Land of Westeros, light has shined even on the land beyond the wall. Bostonians, light has shined even on western Massachusetts. Light has shined on all the places you once thought of as “out there” or insignificant. God’s light shines on the border country and beyond. 

In this seafaring place, you can be sure that Jesus was preaching to and healing both Jewish people and Gentiles. And that’s around the time that Jesus goes for a stroll along the Sea of Galilee and invites four fishermen to come and follow him.

“I will make you fish for people,” or in the King James language, “I will make you fishers of men” has always seemed like such a strange image to me, mostly because fishing never really ends well for the fish. The longer I follow Jesus, though, the more I get it. I mean, who hasn’t occasionally felt gutted while serving the Lord? And who hasn’t even occasionally felt a little trapped by all the work that must be done? The line of need is endless, and discipleship is hard, yet I can’t ever manage to bring myself to leave the work, or Jesus, behind.

I mean, take a second and look at your bulletin cover. It looks like Jesus is standing behind these two disciples like “I gotcha now!” 

And yet, what we are offered is, in a sense, death. But that’s not the end. We’re constantly pulled into this cycle of death and resurrection: getting tired and feeling discouraged and finished and wanting to quit and maybe even actually quitting, and then finding new hope and new life and new purpose, over and over, in church and in life. It’s the kind of gift that doesn’t always feel like a gift, but an actual calling never really does. I’m betting you’ve felt the same way in your work, in your life as a parent or grandparent, with your spouse or a significant other, and in your significant friendships. Life always comes and goes in waves of death and resurrection, and God is constantly offering us life renewed. 

On “Two Bubbas and a Bible” this week, a favorite preaching podcast that I like to listen to, we got this story this week: Marty Saarinen, later a professor at the Lutheran seminary in South Carolina, began his career on the upper peninsula of Michigan. Saarinen, you might know, is a Finnish name, and so, as a young pastor, he went to serve the Finnish Lutherans in Michigan. Pastor Saarinen was told to go see a shut in couple out in the middle of nowhere and introduce himself.

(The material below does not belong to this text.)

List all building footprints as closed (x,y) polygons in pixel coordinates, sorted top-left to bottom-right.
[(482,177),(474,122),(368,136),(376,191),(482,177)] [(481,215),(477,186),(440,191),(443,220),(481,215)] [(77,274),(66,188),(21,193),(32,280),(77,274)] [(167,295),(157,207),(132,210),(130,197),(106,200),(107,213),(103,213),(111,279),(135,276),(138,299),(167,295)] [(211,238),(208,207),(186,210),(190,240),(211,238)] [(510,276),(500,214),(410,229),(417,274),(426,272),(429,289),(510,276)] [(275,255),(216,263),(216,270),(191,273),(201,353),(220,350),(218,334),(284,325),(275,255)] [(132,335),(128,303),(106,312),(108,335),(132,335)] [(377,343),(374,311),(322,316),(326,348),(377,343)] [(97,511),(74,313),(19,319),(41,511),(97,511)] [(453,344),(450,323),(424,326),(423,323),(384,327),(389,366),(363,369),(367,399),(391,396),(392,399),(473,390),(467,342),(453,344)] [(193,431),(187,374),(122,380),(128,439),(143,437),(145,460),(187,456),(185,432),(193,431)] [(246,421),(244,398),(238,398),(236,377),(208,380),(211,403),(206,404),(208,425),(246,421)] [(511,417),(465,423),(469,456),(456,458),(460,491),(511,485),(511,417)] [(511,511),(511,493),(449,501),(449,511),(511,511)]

The young pastor drives through logging country, has to stop his car and walk across a log bridge in the middle of the wilderness. He finally comes to a clearing, and there’s a Finnish cabin with smoke coming from the chimney. He walks across the porch and knocks on the door and stands there in his clergy collar and horn rimmed glasses. An old man opens the door and doesn’t say a word to the young pastor. He turns around and says to his wife, sitting by the fire: “Anna! God has not forgotten us!”

So here we are again, at the beginning of a new year, getting ready to have our annual meeting after worship, elect a new council, and for you all to be formally introduced to this thing we’re doing with Forward leadership. And the text for the day is Jesus calling these ill-equipped disciples who are way out on the margins to come and follow.

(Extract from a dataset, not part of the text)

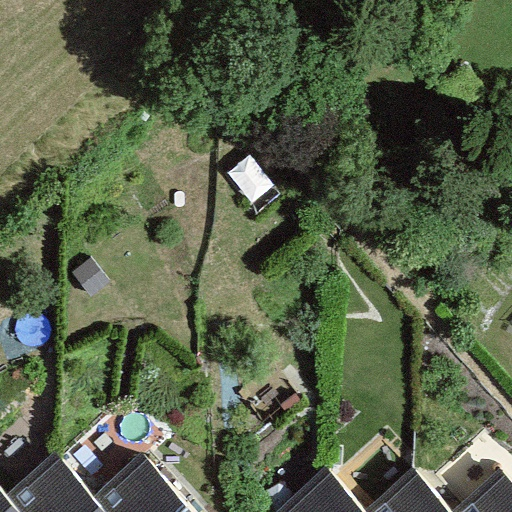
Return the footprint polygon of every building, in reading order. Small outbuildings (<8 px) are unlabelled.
[(59,432),(15,474),(51,511),(139,511),(105,477),(59,432)] [(229,511),(150,432),(105,477),(139,511),(229,511)] [(413,442),(369,483),(396,511),(479,511),(462,495),(413,442)] [(511,511),(511,456),(506,450),(462,495),(479,511),(511,511)] [(333,451),(285,499),(297,511),(396,511),(369,483),(333,451)] [(51,511),(15,474),(0,458),(0,511),(51,511)]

Every voice will matter in 2020. Every person will matter. We will need you. God has not forgotten you, and God has not forgotten us. Even on us, light has shined. 

And though it may sometimes feel like a trap, it isn’t. It is a cycle of death and resurrection, dejection and questions and frustration and new hope that we all get to experience together. 

God has not forgotten us. We get to do this. Even on you, on me, on us, light has shined. 

If you have a lot of questions, that’s okay. If you have a lot of worries, that’s okay. If you feel like we’re beyond the wall and beyond God’s good care, that’s okay too. 

Every day, the call is there: “come, follow me.” And as the days get longer and light literally shines on us all, let us remember that even on us, light has shined. God has not forgotten us. Thanks be to God. Amen.